List every abbreviation in the title line of the MPLS post below, in the order they appear.

##### Excerpt to read

Sunday, November 20, 2016

CCIE SPv4 - MPLS - LDP Synchronization

Software versions:
IOS XE 15.5
IOS XR 5.3

The topology for this demo:
In modern networks today, circa 2016, IGP converges pretty quickly in comparison to yesteryear. Simply meaning that if you have and IGP that can re-route around issues or converge faster than say, LDP, can converge, that mean you could have forwarding issues. Case in point, if you have OSPF running, which we do, which can converge quickly, may converge faster than LDP can and begin forwarding traffic via IP and not LDP. That can break an L3 or L2 VPN.

##########
##### Records provided

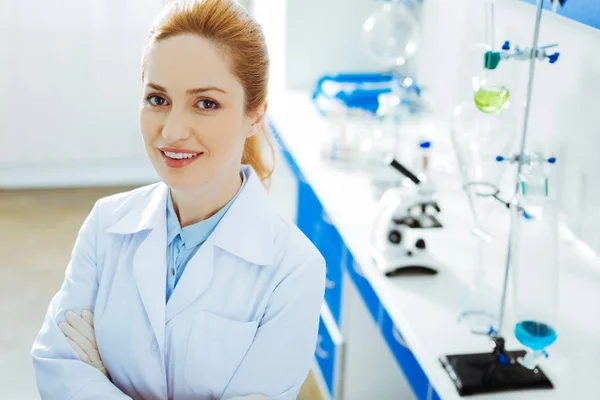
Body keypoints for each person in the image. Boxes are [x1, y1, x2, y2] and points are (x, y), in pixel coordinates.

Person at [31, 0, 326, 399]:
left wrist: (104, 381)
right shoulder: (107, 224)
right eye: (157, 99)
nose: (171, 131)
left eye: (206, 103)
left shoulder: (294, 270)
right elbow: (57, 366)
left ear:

##########

__Task answer__.
CCIE, SPv4, MPLS, LDP